### TEXTO SELECIONADO
==*==
Se o objeto estiver localizado no esôfago, a endoscopia é considerada mandatória para avaliação e, se necessário, para a remoção do corpo estranho. No entanto, se o objeto estiver situado até o ângulo de Treitz, sugere-se a remoção endoscópica como uma abordagem preferencial.

Se o corpo estranho estiver localizado após o ângulo de Treitz, a conduta recomendada é a observação em ambiente hospitalar, com radiografias diárias, especialmente se o corpo estranho for radiopaco. Essa abordagem visa monitorar o movimento do corpo estranho e avaliar sua eventual passagem pelo trato gastrointestinal até a evacuação.

Não afiados

São os objetos de menor risco. A maioria tem resolução espontânea, sem qualquer risco. Objetos maiores do que 20 a 25mm (dependendo da idade) tem baixa chance de passar pelo piloro, assim como aqueles com mais de 6 cm de comprimento.

A radiografia é muito importante na diferenciação entre moedas — o objeto não afiado mais comum — e baterias. O sinal do duplo halo e o degrau fazem essa diferenciação. Se mantiver a dúvida, considerar, como o pior cenário, a bateria.

Se o objeto estiver localizado no esôfago, a abordagem recomendada é a realização de uma endoscopia digestiva alta (EDA) para a retirada do corpo estranho. Se o paciente estiver sintomático, a EDA de emergência é indicada. No entanto, se o paciente estiver assintomático (o que é a maioria dos casos), a remoção pode ser programada e realizada em até 24 horas. Recomenda-se realizar uma nova radiografia imediatamente antes da EDA para evitar o risco de realizar o exame quando o objeto já migrou para o intestino, o que poderia tornar a endoscopia desnecessária ou menos eficaz.
==*==
### SUAS TAREFAS
(1) No texto sobre corpos estranhos, qual é a conduta recomendada quando o corpo estranho está localizado após o ângulo de Treitz?
(2) Reproduza, do texto sobre corpos estranhos, o trecho que se abre com as palavras "Se o corpo estranho estiver" e se fecha com "até a evacuação.".
As linhas constituem um material independente do texto.

Dados armazenados:
==*==
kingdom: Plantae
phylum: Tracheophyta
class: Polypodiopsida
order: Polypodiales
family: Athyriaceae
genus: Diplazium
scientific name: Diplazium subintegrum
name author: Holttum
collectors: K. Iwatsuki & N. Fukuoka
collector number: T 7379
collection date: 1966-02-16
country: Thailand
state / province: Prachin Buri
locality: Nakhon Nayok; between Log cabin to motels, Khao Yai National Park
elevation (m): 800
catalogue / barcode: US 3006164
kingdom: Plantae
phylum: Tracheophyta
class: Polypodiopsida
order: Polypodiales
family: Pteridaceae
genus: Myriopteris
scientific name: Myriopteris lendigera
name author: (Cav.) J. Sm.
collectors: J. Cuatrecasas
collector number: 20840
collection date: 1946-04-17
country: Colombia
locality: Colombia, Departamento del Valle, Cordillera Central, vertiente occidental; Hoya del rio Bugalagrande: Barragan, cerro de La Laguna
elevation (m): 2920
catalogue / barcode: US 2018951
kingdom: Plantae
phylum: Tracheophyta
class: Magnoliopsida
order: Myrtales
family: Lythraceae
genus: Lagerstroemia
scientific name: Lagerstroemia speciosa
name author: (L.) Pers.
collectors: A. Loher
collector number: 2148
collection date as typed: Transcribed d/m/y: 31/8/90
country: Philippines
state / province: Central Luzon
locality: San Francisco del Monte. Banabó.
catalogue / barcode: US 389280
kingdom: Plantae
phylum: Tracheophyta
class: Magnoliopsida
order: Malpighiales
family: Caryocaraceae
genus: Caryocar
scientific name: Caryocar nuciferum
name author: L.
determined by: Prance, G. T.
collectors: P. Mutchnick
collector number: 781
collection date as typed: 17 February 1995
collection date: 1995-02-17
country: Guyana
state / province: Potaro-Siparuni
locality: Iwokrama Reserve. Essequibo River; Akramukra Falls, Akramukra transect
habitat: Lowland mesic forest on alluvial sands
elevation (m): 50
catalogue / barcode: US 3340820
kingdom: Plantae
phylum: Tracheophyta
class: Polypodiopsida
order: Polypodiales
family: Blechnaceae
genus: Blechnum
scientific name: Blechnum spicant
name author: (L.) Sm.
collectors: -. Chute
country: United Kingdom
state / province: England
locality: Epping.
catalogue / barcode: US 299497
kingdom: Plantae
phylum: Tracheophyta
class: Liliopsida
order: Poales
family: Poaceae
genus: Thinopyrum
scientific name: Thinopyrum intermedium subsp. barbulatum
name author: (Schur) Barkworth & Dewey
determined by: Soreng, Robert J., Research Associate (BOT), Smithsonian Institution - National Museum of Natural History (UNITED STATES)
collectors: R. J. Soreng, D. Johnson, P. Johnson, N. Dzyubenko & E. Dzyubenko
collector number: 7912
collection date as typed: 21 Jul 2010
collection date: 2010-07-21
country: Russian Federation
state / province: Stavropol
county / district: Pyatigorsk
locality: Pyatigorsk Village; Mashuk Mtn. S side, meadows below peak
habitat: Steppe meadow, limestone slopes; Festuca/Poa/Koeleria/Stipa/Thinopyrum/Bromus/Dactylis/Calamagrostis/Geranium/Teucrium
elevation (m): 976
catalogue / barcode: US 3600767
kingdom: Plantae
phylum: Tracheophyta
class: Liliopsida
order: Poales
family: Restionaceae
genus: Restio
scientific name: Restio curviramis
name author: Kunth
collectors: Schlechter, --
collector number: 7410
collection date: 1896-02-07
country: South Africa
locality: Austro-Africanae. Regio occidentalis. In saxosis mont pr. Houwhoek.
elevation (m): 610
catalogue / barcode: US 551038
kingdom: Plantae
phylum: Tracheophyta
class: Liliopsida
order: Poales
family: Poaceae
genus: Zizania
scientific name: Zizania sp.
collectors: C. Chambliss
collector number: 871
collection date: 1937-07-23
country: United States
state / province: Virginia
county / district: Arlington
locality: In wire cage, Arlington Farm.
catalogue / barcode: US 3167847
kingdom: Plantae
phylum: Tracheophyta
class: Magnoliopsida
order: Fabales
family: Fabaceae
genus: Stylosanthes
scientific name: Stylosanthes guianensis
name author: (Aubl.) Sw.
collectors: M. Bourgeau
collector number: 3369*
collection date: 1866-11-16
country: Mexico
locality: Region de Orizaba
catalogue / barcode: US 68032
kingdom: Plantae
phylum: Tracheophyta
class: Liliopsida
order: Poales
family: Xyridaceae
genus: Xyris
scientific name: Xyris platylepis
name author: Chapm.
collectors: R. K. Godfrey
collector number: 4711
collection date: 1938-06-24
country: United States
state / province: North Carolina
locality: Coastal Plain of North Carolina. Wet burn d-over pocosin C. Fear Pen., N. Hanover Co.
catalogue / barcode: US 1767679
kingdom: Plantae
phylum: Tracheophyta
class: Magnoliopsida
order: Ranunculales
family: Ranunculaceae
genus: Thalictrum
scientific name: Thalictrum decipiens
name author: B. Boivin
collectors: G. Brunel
==*==
### SOLUÇÕES DOS EXERCÍCIOS
(1) Observação em ambiente hospitalar, com radiografias diárias.

(2)
Se o corpo estranho estiver localizado após o ângulo de Treitz, a conduta recomendada é a observação em ambiente hospitalar, com radiografias diárias, especialmente se o corpo estranho for radiopaco. Essa abordagem visa monitorar o movimento do corpo estranho e avaliar sua eventual passagem pelo trato gastrointestinal até a evacuação.